TASK DETAILS. Please transcribe the entries exactly and omit the images they contain.

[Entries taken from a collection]
§ §

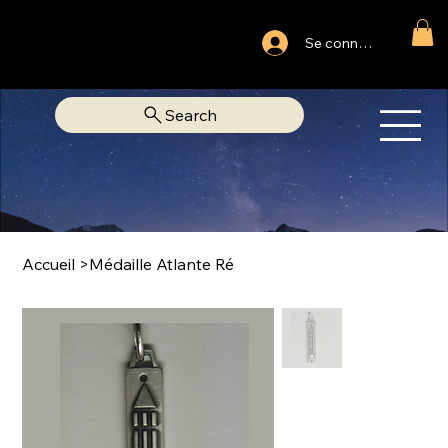
Ouvert du lundi au samedi
Se connecter
Fixe Adjamé: 25 20 00 74 38
Search
OM
LIBRAIRIE SPIRITUELLE
Accueil
>
Médaille Atlante Ré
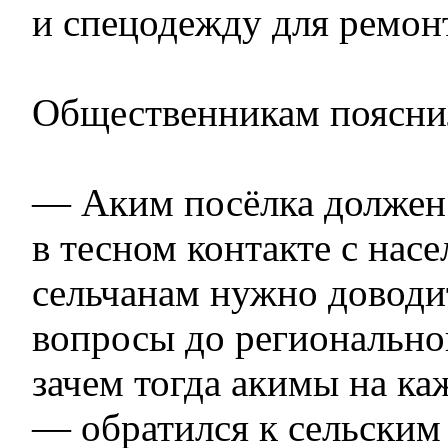
и спецодежду для ремонт
Общественникам пояснил
— Аким посёлка должен
в тесном контакте с нас
сельчанам нужно доводи
вопросы до региональног
зачем тогда акимы на к
— обратился к сельским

§ §

SOLUTION TO THIS TASK.
Ouvert du lundi au samedi
Se connecter
Fixe Adjamé: 25 20 00 74 38
Search
OM
LIBRAIRIE SPIRITUELLE
Accueil
>
Médaille Atlante Ré
и спецодежду для ремонт
Общественникам пояснил
— Аким посёлка должен
в тесном контакте с нас
сельчанам нужно доводи
вопросы до региональног
зачем тогда акимы на к
— обратился к сельским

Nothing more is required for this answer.